A typical text book might make reference that DirectX uses row vectors or row-major matrices while OpenGL uses column vectors or column-major matrices, and then the text box author will pick his own favorite style, which may be neither, and proceed to rattle off the fundamentals of affine transforms leaving you unsure whether they’ll work for you or not. A particularly mean text book I have switches randomly between row and column vectors depending on how much room he has on the page.

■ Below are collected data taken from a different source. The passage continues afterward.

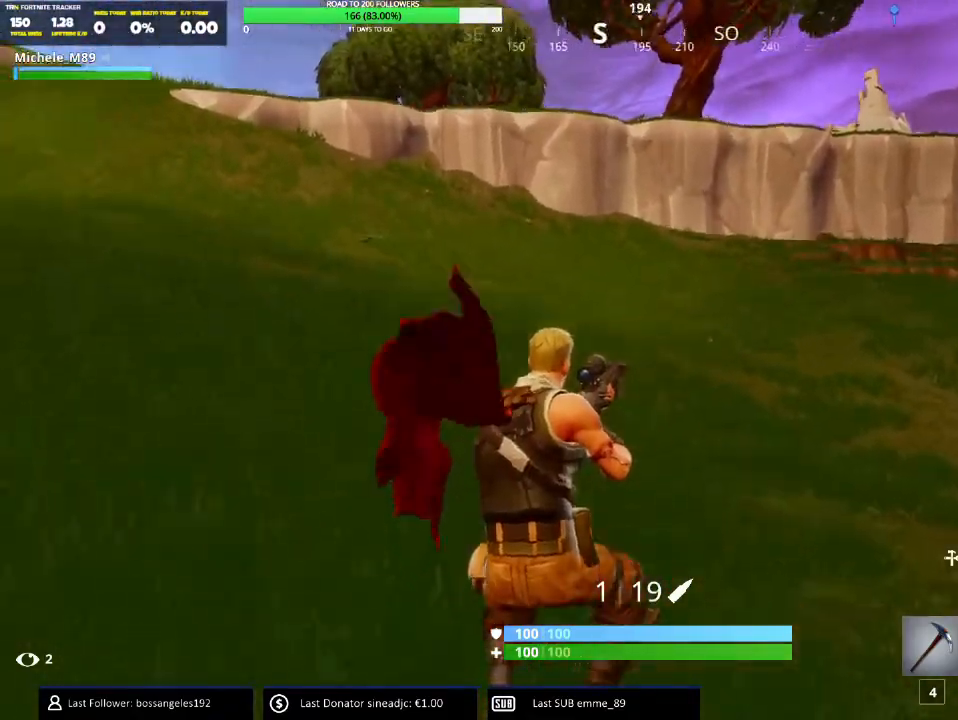
{"keys": ["w"], "mouse": [], "events": [[267, "a", "down"], [351, "a", "up"]]}
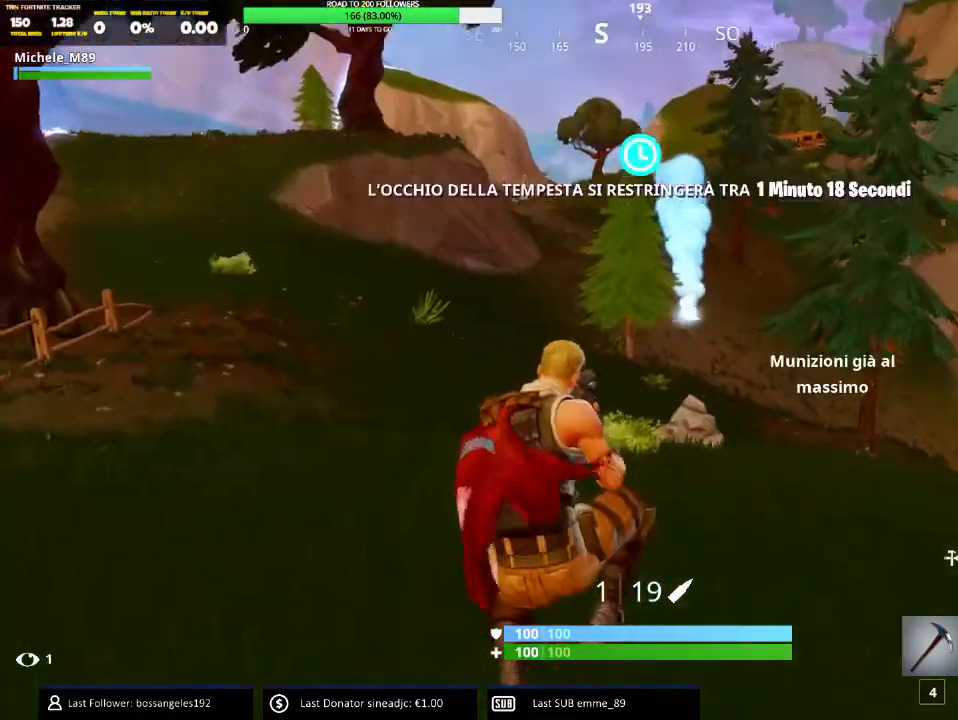
{"keys": ["w"], "mouse": [], "events": [[284, "a", "down"], [417, "a", "up"]]}
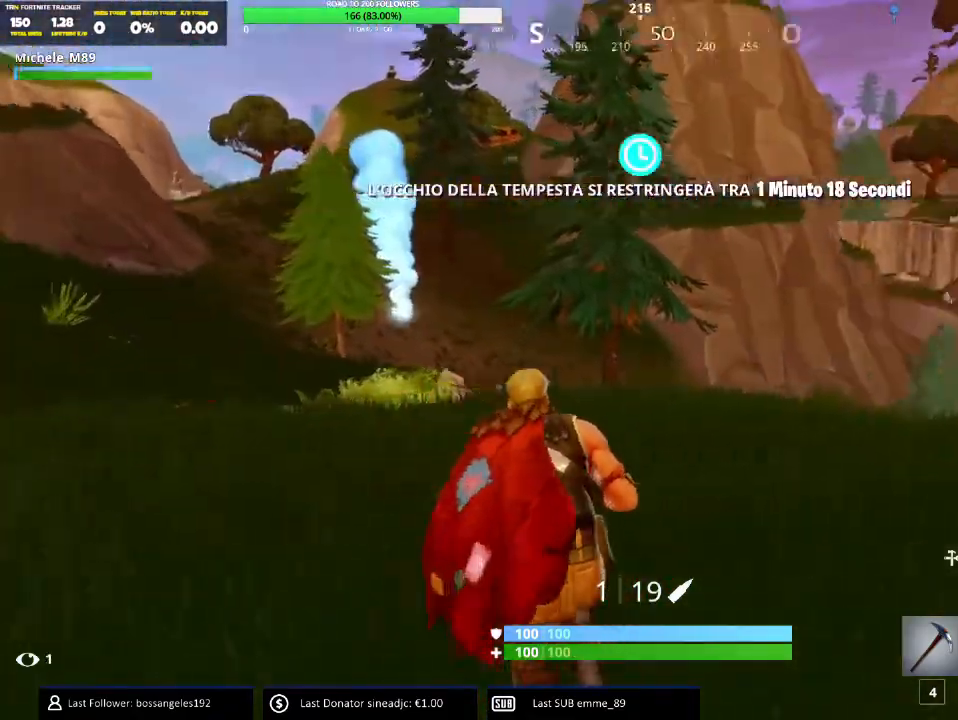
{"keys": ["d", "w"], "mouse": ["left"], "events": [[17, "q", "down"], [117, "q", "up"], [201, "mouse_left", "down"], [284, "d", "down"]]}
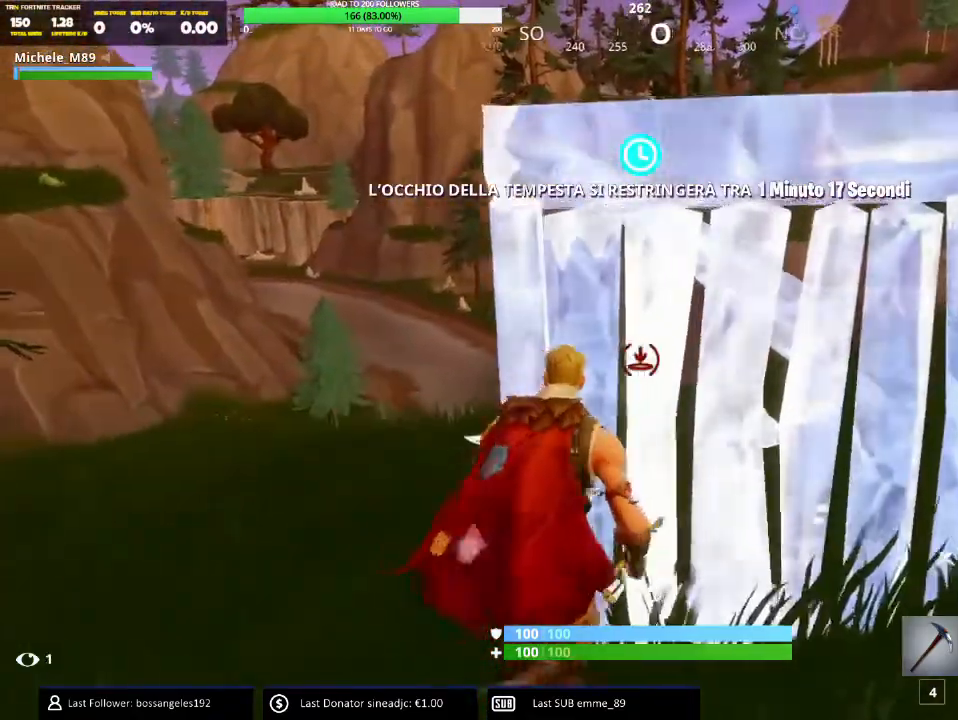
{"keys": ["a", "w"], "mouse": ["left"], "events": [[150, "w", "up"], [217, "a", "down"], [334, "d", "up"], [350, "w", "down"]]}
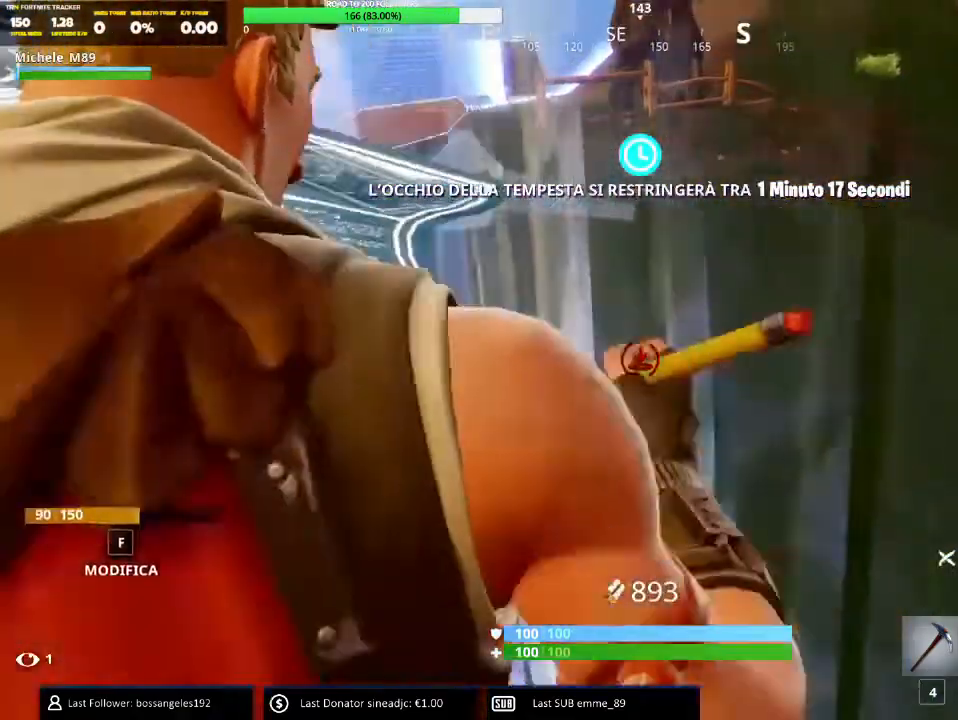
{"keys": ["a", "space"], "mouse": [], "events": [[50, "d", "down"], [117, "a", "up"], [317, "w", "up"], [401, "mouse_left", "up"], [401, "space", "down"], [434, "a", "down"], [501, "d", "up"]]}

The OpenGL FAQ, somewhere where you might hope to have the situation cleared up somewhat, is totally cagey about this too. I’ve quoted their answer to the question “Are OpenGL matrices column-major or row-major?” here:
For programming purposes, OpenGL matrices are 16-value arrays with base vectors laid out contiguously in memory. The translation components occupy the 13th, 14th, and 15th elements of the 16-element matrix, where indices are numbered from 1 to 16 as described in section 2.11.2 of the OpenGL 2.1 Specification.
Column-major versus row-major is purely a notational convention. Note that post-multiplying with column-major matrices produces the same result as pre-multiplying with row-major matrices. The OpenGL Specification and the OpenGL Reference Manual both use column-major notation. You can use any notation, as long as it’s clearly stated.
Sadly, the use of column-major format in the spec and blue book has resulted in endless confusion in the OpenGL programming community. Column-major notation suggests that matrices are not laid out in memory as a programmer would expect.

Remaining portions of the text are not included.